A certain amount of restriction and surveillance these days is inevitable and necessary, but where does reasonable precaution and judicious protection end and paranoia begin?  When do we begin forgetting who we are and what we are about as we face our fears?

Unless human nature changes radically and quickly, I think it is inevitable that these policies will be used to silence political opposition in the future.  I could see Democrats, Republicans, Libertarians, Independents, left, right, center, and anything else applying policies meant to deal with terrorism to intimidating political opponents.  It would be so easy to brand one's opposition as terrorists or terrorist enablers and to send them off to Guantanamo or to a network of secret prisons, maybe waterboard a few to make an example.  There's little now to stop anyone from doing just that.  The courts are thoroughly politicized and our corporate media is so compliant that it might as well be a state propaganda agency.  I think that as long as the National Security State exists, this outcome is inevitable.  The question is not if, but when.

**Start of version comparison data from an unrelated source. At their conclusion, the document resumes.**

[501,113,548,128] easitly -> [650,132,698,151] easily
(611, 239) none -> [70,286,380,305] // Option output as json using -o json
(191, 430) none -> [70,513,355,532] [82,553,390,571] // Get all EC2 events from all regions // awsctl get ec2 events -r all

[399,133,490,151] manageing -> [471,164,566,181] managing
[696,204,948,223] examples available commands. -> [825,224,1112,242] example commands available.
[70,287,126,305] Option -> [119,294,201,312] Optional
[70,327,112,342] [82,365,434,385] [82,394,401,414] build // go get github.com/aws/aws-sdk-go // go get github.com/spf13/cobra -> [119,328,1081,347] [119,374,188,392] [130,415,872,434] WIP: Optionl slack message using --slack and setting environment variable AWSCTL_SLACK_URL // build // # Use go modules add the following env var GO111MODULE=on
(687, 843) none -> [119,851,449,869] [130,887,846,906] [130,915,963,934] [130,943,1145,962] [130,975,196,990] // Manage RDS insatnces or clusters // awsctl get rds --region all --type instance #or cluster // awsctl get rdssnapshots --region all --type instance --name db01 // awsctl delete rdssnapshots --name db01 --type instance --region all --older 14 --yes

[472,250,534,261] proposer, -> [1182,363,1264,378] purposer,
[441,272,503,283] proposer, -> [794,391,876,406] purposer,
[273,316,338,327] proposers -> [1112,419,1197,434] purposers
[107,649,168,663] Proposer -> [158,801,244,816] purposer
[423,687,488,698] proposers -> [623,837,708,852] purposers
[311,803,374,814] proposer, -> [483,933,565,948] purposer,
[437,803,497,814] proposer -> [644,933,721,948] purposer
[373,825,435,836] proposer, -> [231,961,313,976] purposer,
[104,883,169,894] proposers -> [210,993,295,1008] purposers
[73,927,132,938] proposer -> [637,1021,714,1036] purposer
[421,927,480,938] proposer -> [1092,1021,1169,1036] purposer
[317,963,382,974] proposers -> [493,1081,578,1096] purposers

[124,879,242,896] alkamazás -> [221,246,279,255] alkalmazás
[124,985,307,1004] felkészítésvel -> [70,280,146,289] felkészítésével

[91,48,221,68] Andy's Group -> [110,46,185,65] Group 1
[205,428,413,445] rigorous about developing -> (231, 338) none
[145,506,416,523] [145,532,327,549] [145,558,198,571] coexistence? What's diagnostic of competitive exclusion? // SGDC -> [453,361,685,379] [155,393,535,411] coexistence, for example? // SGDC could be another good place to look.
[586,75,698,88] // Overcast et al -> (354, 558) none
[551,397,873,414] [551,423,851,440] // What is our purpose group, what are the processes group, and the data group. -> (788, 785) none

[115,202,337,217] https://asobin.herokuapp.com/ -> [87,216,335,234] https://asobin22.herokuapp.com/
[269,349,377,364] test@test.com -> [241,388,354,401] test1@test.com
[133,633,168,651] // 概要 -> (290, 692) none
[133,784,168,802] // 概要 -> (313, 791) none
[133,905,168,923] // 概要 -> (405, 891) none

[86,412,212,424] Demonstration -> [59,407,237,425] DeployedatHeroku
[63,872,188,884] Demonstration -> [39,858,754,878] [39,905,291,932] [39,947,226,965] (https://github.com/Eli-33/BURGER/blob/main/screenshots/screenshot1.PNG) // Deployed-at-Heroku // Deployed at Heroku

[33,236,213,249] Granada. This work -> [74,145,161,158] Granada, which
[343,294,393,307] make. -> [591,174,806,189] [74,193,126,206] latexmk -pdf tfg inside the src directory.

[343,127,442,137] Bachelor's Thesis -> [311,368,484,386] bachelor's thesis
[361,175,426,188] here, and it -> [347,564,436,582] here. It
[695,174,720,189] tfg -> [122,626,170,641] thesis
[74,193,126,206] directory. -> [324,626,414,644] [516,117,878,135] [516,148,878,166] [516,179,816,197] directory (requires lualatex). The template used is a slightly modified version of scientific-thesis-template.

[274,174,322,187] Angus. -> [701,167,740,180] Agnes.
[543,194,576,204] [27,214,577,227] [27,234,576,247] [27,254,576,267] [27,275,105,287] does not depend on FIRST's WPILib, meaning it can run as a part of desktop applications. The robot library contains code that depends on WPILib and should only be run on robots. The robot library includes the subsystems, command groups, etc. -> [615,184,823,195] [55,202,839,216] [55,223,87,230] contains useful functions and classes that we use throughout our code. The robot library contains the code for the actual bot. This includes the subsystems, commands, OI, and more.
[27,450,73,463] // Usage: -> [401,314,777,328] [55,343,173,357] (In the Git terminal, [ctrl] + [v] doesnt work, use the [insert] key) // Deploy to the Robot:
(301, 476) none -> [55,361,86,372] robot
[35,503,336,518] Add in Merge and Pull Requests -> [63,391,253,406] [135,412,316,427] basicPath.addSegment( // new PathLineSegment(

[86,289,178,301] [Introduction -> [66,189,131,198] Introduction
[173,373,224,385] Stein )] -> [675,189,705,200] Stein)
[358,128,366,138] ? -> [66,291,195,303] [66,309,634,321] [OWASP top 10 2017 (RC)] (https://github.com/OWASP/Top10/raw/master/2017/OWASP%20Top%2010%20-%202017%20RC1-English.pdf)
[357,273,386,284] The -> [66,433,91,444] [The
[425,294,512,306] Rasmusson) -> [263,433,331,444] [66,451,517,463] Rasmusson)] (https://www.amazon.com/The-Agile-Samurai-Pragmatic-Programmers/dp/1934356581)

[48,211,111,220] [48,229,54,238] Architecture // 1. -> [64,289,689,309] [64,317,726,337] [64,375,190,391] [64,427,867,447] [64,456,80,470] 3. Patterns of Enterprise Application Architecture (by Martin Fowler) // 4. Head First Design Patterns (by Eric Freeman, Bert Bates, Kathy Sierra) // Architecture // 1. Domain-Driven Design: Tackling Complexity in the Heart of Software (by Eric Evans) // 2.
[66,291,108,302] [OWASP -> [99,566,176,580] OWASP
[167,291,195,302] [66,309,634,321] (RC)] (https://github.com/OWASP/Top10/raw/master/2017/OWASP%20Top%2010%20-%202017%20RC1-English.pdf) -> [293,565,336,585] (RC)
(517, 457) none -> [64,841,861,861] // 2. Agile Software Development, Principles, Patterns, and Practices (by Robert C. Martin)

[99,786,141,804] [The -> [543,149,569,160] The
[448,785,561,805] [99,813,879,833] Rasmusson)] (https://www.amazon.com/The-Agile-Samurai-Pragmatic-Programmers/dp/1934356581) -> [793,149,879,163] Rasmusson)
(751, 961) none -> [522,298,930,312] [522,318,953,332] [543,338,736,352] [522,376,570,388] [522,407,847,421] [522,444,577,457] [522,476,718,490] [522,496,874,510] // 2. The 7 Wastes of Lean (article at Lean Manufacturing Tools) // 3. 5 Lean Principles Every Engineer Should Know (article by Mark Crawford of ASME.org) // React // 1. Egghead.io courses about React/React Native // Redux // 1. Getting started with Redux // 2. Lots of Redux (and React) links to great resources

The NSA with its monitoring and data-mining, the eagerness of frightened people across the board to forget themselves and their principles and support policies of secrecy and intimidation that properly belong to police states, the worshipful exploitation of the military,  the militarization of the police, the attempts to silence all criticism of security forces, these are Osama Bin Laden's greatest and most durable legacies.




Piranesi, print from the Carceri or Prisons cycle, 1761



EXTRA:

I should point out that in the wake of the September 11th attacks in 2001, not only was there a wave of nationalism, there was also a wave of xenophobia.  Mosques and Islamic centers were attacked around the USA in 2001.  The little mosque up the avenue from where I lived in New York was locked up tight for at least 6 weeks after the attacks.  Its congregants were simply too frightened to pray together. There were attacks on non-Muslims, especially on Sikhs.  Idiots came to the conclusion that because they wear turbans and beards then they must be terrorists.  There were attacks on businesses in Chinatown.  I remember seeing a long line of people waiting patiently outside a printing shop in Chinatown for free printed American flags to put up in the windows of their homes and businesses to ward off possible attacks.